- Problems to work on:
1 - Please extract the stretch of the introduction on hybrid search from "Recognition can also" through "limited by context.", copying it word for word.
2 - Answer these questions using the introduction on hybrid search:
(a) What range did memory set size cover in Wolfe's experiments?
(b) Which brain structure supports recollection?
(c) How did response times change as the number of targets stored in long-term memory grew?
** begin Excerpted text **
Introduction

We are often faced with the task of scanning our visual environment for any one of multiple objects, such as when looking for any one of our friends in a crowd. To accomplish this, we must use attention to explore our visual environment, while also searching long-term memory. This combination of visual and long-term memory searches is termed hybrid search, and recent work examining this ability has demonstrated that searching through memory adds little cost to the efficiency of visual search (Schneider & Shiffrin, 1977; Wolfe, 2012). In a series of experiments, Wolfe had participants commit pictures of objects to memory and then perform a visual search task wherein any one of those studied objects could be presented as the target among novel distractors. The number of distractors in the visual search arrays varied from 1 to 16, and the number of objects committed to memory, referred to as memory set size, ranged from 1 to 100. As has commonly been found, visual search response times for recognizing a studied item increased linearly with greater numbers of visual distractors. Surprisingly, however, response times increased logarithmically with the number of targets stored in long-term memory. Put differently, it did not take much longer to visually search for 1 of 16 objects stored in long-term memory than it did to search for 1 of 8.

It remains unclear what type of memory recognition processes support such a rapid and efficient search through memory. Previous research on long-term memory suggests that two neurally distinct processes underlie recognition judgments: familiarity and recollection (Jacoby, 1991; Mandler, 1980). From a phenomenological perspective, familiarity is our awareness that we have encountered an item before, in the absence of any corresponding contextual details of the encoding experience (Yonelinas, 2002). Familiarity is also driven by processing fluency, whereby ease of processing is used as a cue to infer that something has been encountered before (Jacoby & Brooks, 1984; Whittlesea, Jacoby, & Girard, 1990). From a cognitive neuroscience perspective, familiarity judgments are thought to be made through retrieval of unitized, inflexible memory representations (Atkinson & Juola, 1973; Diana, Yonelinas, & Ranganath, 2008; Henke, 2010; Mandler, 1980). Consequently, the constituent elements of the target and their relations are fused, and if a portion of the unitized item is viewed at retrieval, the whole representation becomes reactivated (Graf & Schacter, 1989). This familiarity-based retrieval process is supported by the perirhinal cortex specialized for item-specific memory representations (Diana et al., 2008; Henke, 2010; but see Wais, Wixted, Hopkins, & Squire, 2006).

Recognition can also be supported by a recollection-based process. In contrast to familiarity, recollection traditionally requires cognitive control but affords retrieval of the context in which a target was first encountered (Jacoby, 1991; Yonelinas, 2002). From a cognitive neuroscience perspective, recollection is supported by the hippocampus (Eichenbaum, Otto, & Cohen, 1994), a structure specialized for retrieving memories that have been encoded flexibly. That is, individual elements of the target can be activated and in different ways, such as through different modalities. Comparing the two memory processes, familiarity is traditionally thought to be effortless but limited to environments identical to past experience, whereas recollection is effortful but less limited by context.
** end Excerpted text **
** begin Data records **
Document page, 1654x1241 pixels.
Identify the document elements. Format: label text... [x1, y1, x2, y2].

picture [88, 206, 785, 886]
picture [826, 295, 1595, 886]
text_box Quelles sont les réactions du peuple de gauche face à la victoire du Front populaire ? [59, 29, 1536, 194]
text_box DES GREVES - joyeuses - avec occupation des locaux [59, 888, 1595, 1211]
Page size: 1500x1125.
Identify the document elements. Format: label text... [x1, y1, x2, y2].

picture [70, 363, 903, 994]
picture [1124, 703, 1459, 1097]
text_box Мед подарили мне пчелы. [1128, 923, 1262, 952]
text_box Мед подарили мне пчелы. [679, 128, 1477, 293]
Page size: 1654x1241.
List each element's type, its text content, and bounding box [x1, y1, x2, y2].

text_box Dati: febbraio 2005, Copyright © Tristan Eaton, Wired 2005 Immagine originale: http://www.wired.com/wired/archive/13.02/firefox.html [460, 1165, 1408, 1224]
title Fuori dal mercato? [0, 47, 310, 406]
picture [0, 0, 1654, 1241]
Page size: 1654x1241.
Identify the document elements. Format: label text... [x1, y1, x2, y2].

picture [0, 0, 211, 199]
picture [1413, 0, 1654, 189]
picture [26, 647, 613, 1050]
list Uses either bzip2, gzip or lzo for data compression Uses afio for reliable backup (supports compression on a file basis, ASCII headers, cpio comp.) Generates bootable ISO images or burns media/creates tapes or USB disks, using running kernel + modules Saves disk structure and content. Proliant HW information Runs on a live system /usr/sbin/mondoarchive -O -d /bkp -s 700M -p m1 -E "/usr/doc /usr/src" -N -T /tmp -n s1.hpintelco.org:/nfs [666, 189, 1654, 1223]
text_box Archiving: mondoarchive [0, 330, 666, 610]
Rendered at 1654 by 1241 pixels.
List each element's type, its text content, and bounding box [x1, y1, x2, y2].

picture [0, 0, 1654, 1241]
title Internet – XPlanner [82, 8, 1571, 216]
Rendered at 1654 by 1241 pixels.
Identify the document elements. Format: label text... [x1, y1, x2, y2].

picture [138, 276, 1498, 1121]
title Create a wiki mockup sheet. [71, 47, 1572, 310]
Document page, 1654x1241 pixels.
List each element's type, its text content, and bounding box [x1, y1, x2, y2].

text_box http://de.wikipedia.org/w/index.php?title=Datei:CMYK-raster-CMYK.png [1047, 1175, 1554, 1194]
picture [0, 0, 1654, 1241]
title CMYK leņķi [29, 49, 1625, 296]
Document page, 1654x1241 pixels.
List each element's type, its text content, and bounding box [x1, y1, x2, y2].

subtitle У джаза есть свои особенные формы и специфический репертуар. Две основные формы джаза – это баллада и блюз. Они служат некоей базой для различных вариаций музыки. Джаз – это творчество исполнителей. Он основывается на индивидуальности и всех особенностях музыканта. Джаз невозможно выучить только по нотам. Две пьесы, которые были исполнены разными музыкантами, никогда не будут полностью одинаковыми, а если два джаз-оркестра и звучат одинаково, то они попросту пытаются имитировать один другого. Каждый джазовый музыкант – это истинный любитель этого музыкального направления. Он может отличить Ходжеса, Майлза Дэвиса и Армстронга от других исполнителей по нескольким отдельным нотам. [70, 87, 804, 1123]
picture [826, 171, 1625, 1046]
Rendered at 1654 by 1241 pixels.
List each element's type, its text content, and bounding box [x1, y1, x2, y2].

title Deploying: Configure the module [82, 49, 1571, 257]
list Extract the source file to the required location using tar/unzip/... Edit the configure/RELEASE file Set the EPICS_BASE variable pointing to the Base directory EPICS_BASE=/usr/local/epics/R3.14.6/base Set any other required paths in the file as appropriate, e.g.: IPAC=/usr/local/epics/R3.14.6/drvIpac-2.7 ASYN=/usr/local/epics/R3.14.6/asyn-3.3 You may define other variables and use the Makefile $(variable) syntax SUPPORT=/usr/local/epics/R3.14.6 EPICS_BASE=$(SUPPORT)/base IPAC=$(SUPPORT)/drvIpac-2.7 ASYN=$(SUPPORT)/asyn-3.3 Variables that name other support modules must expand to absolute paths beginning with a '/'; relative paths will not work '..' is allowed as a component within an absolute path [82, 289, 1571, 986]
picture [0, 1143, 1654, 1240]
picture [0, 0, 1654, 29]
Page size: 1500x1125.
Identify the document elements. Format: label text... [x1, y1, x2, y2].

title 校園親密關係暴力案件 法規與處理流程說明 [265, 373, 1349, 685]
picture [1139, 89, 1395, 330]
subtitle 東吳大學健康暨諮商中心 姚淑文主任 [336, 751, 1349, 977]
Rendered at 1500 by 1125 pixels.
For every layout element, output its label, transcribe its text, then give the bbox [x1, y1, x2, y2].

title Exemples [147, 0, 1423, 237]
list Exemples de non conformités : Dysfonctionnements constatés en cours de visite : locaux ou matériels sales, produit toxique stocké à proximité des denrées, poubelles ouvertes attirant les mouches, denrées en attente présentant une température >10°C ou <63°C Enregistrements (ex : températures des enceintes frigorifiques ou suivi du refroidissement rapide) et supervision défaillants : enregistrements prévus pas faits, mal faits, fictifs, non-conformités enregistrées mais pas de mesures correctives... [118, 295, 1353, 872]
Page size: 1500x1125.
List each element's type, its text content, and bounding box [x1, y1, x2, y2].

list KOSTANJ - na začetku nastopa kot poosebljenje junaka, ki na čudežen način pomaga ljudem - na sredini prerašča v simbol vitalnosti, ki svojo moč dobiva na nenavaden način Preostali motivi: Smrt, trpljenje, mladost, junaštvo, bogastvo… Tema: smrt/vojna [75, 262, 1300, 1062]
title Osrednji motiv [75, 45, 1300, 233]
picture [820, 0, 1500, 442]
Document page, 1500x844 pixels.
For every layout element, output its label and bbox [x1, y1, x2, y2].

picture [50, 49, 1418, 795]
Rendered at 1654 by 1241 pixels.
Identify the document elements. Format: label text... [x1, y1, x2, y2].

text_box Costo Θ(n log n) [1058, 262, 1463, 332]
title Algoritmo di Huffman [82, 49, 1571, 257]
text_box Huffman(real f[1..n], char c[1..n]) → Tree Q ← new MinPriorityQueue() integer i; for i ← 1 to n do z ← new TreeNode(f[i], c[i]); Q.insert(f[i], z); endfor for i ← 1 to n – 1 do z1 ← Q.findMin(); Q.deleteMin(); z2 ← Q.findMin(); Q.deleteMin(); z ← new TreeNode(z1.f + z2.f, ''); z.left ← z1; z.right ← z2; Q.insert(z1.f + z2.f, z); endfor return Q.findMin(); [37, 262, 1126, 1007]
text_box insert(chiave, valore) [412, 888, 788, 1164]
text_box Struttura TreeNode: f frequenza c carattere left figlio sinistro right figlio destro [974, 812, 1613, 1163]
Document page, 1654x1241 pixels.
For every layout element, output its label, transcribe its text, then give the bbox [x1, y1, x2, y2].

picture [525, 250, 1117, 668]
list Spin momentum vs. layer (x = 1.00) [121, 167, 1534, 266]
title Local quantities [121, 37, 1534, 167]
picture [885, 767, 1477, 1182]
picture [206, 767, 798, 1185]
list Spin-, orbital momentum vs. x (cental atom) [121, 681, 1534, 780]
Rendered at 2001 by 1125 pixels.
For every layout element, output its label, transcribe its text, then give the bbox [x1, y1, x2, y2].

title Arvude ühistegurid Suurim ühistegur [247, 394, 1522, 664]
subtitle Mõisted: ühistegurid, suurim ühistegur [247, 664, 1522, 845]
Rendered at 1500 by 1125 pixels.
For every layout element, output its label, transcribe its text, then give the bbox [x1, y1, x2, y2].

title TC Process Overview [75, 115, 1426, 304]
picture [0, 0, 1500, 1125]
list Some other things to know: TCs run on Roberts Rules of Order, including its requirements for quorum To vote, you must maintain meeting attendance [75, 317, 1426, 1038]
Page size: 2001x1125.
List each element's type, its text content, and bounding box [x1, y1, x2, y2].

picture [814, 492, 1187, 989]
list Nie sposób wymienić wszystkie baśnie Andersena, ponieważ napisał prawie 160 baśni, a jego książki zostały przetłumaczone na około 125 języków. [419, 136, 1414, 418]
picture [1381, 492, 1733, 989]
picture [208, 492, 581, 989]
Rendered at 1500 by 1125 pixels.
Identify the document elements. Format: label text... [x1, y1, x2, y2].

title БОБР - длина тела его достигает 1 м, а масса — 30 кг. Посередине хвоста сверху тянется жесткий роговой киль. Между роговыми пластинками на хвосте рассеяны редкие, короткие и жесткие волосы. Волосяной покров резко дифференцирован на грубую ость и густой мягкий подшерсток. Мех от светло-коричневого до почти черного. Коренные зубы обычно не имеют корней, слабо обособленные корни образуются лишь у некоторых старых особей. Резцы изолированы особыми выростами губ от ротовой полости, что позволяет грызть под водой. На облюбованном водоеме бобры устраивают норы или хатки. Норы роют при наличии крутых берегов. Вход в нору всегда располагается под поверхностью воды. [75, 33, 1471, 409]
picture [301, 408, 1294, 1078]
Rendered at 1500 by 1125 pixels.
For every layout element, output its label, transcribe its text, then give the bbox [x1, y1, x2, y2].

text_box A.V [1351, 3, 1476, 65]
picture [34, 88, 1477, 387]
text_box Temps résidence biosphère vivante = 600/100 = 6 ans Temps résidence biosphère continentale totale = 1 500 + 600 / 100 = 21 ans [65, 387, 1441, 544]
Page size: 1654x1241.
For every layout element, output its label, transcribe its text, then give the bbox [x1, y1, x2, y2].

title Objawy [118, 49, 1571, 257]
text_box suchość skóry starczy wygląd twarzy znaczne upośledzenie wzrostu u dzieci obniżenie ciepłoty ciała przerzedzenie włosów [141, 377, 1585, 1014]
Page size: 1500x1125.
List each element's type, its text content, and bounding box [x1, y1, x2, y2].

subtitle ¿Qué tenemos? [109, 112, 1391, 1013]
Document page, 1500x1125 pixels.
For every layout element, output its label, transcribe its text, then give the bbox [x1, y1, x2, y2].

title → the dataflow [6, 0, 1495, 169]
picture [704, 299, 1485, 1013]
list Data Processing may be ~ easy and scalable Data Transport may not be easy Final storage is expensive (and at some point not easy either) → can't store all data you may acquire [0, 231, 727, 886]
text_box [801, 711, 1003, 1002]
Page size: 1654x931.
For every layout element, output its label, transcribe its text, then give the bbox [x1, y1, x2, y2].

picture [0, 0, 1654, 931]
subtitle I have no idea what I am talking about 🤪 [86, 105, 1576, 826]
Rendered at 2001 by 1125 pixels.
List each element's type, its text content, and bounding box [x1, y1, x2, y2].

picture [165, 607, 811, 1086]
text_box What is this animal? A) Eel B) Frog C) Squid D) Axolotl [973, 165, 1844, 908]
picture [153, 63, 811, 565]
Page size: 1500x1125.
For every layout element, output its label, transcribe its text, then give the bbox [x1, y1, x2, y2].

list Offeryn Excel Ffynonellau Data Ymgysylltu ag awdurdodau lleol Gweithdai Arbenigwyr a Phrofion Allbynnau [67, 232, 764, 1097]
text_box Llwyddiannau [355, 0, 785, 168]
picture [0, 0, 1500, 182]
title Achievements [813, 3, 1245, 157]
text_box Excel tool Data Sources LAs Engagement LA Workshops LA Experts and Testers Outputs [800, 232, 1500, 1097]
** end Data records **
- Results in order:
1 -
Recognition can also be supported by a recollection-based process. In contrast to familiarity, recollection traditionally requires cognitive control but affords retrieval of the context in which a target was first encountered (Jacoby, 1991; Yonelinas, 2002). From a cognitive neuroscience perspective, recollection is supported by the hippocampus (Eichenbaum, Otto, & Cohen, 1994), a structure specialized for retrieving memories that have been encoded flexibly. That is, individual elements of the target can be activated and in different ways, such as through different modalities. Comparing the two memory processes, familiarity is traditionally thought to be effortless but limited to environments identical to past experience, whereas recollection is effortful but less limited by context.

2 -
(a) From 1 to 100 objects.
(b) The hippocampus.
(c) They increased logarithmically.